It’s interesting to see how commercial building design has shifted over the years to a more holistic approach focused on the needs of the building occupants and device connectivity. The new approach leverages IT-type systems on many fronts, uses open source protocols and platforms rather than propriety ones, and harvests and processes as much data as possible. The design goal now is to integrate and optimize everything on a life-cycle basis.
If you stop and think about it for a moment, a typical large office building relies on a number of subsystems to keep its occupants comfortable and safe. On the safety and security front, there are mass notification, access control, video surveillance, and fire detection systems. In the area of environmental control, there are HVAC and natural ventilation systems — and possibly even shade/blind control systems. A plumbing system delivers fresh, clean water for drinking and hygiene as well as removes wastewater from the building. An electrical system distributes power throughout the building, of course, and normal and emergency lighting systems illuminate the space. Let’s not forget the all-important IT, audio/visual, and telephony systems that drive the business enterprise of the companies operating in the space.
Smart buildings use information technology during operation to connect these various subsystems so they can share information and optimize total building performance. According to the Institute for Building Efficiency, a smart building can save money through:
• Optimized cooling and ventilation equipment.

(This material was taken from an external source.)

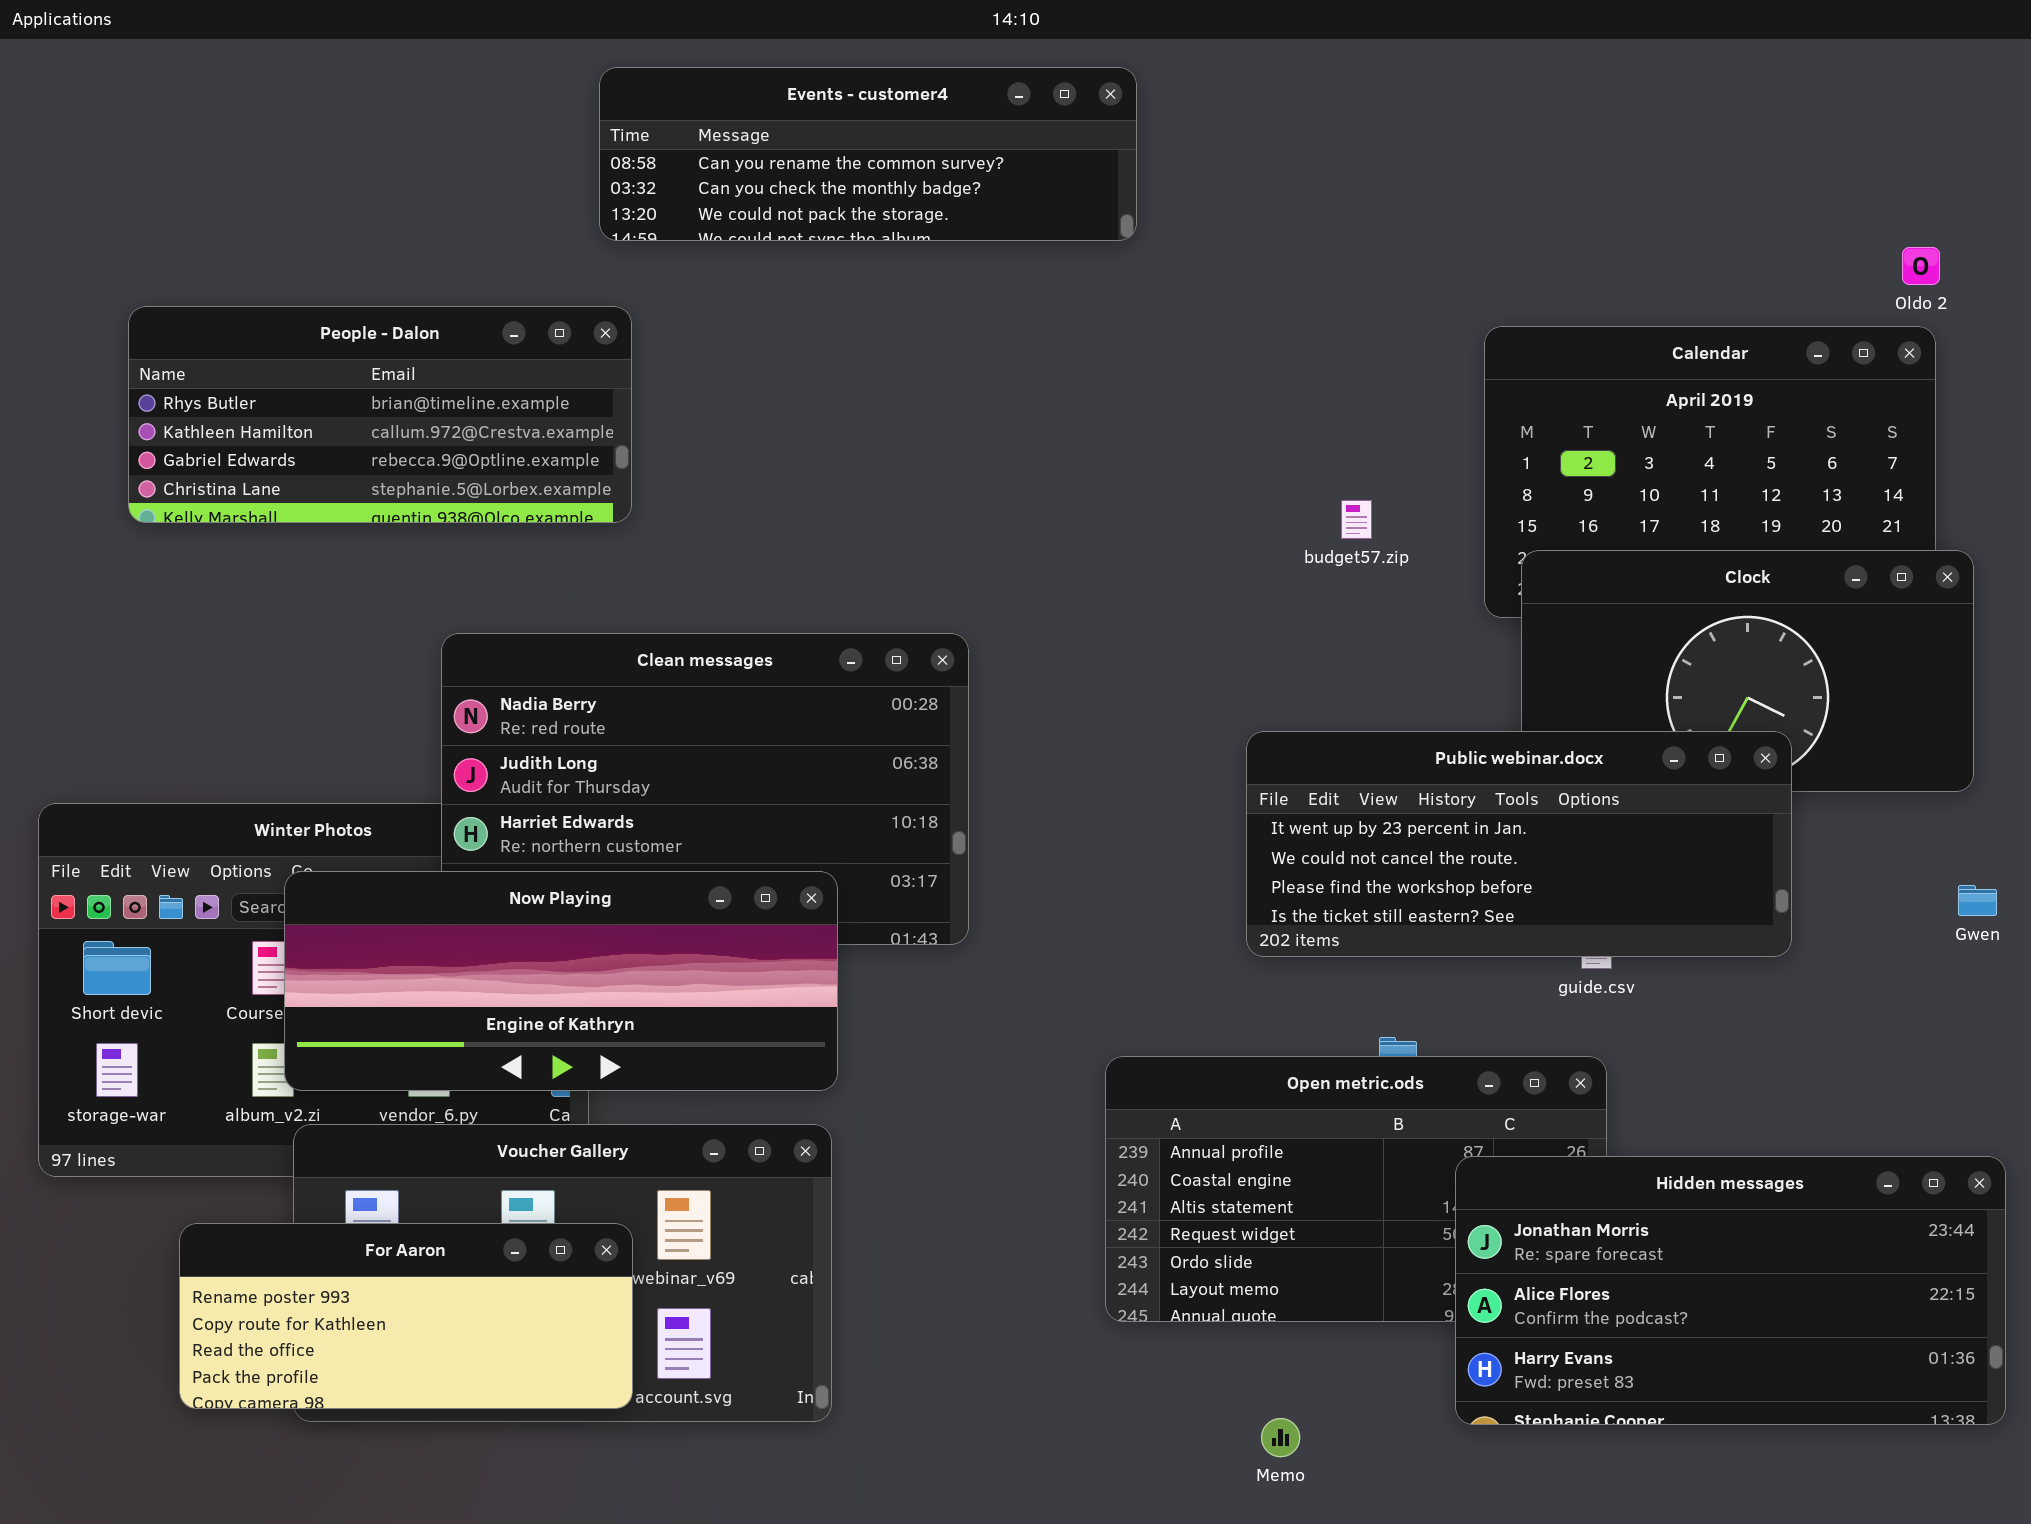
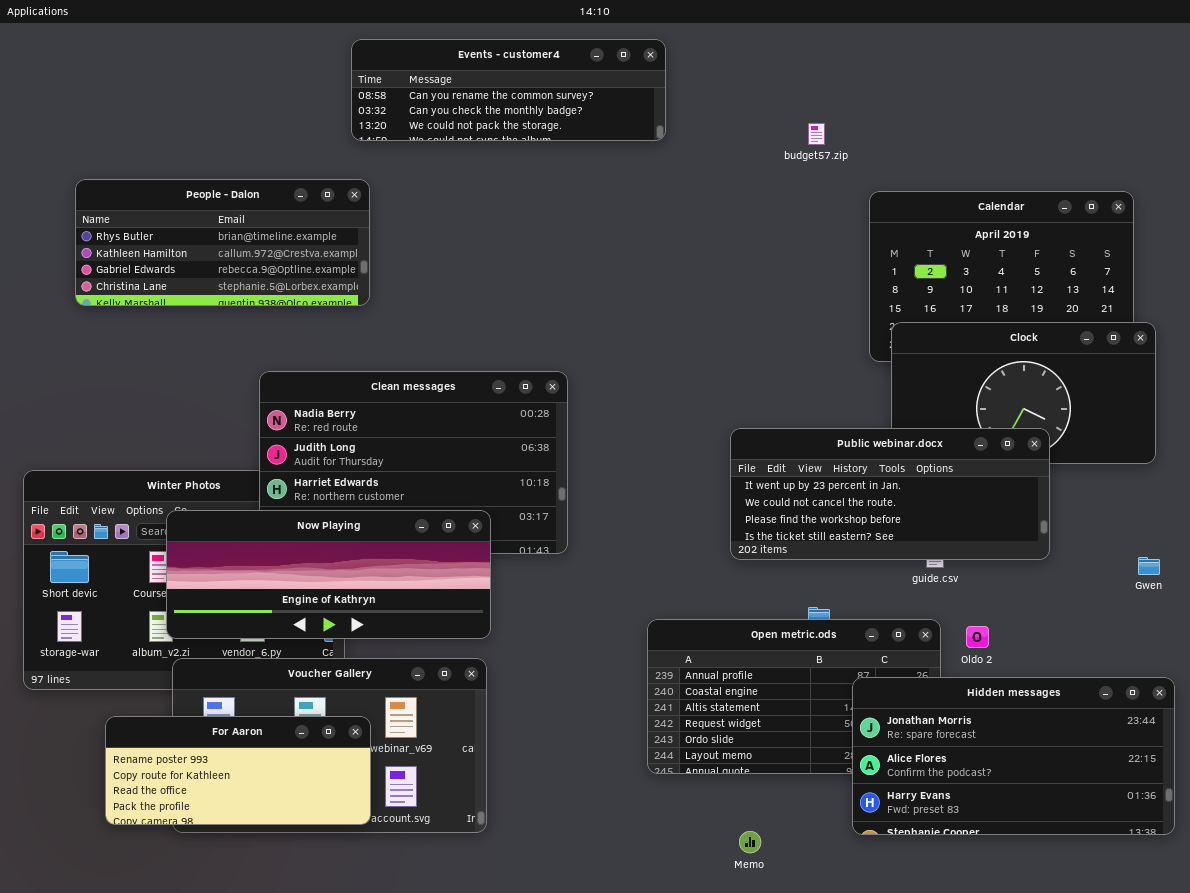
Oldo 2: [1902,247,1940,285] -> [966,626,989,648], moved
budget57.zip: [1341,500,1372,539] -> [808,123,825,145], moved
Gwen: [1958,885,1997,916] -> [1138,557,1160,575], moved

• Matching occupancy patterns to energy use.
• Proactive maintenance of equipment (analysis algorithms detect problems in performance before they cause expensive outages).
• Dynamic power consumption (by taking signals from the electricity market and altering usage in response, a smart building ensures the lowest possible energy costs and often generates revenue by selling load reductions back to the grid).
As you can see, there are a many benefits to be had by the entire project team (architects, engineers, building owners, facility managers, contractors, and product vendors) when pursuing the vision for a new intelligent, high-performance building. But what about the enormous number of “dumb” buildings sitting out there, waiting for someone to come along and teach them some new operational techniques? This is where the real challenge lies.
Trying to turn a dumb building into a smart one is no easy task. But I feel it’s one worth pursuing, which is why I asked our long-time freelance writer Tom Zind to pull together a cover story for us this month on this topic. His story, “Get Smart,” starting on page 18, does a great job of presenting the human factors and technical challenges associated with this quest to drive intelligence levels higher in a massive number of existing older buildings across the United States. It also raises the point that if older, inefficient buildings want to maintain their value in the new high-performance building market, then they’ll have to invest in new upgraded systems — and this is a market segment you should be pursuing.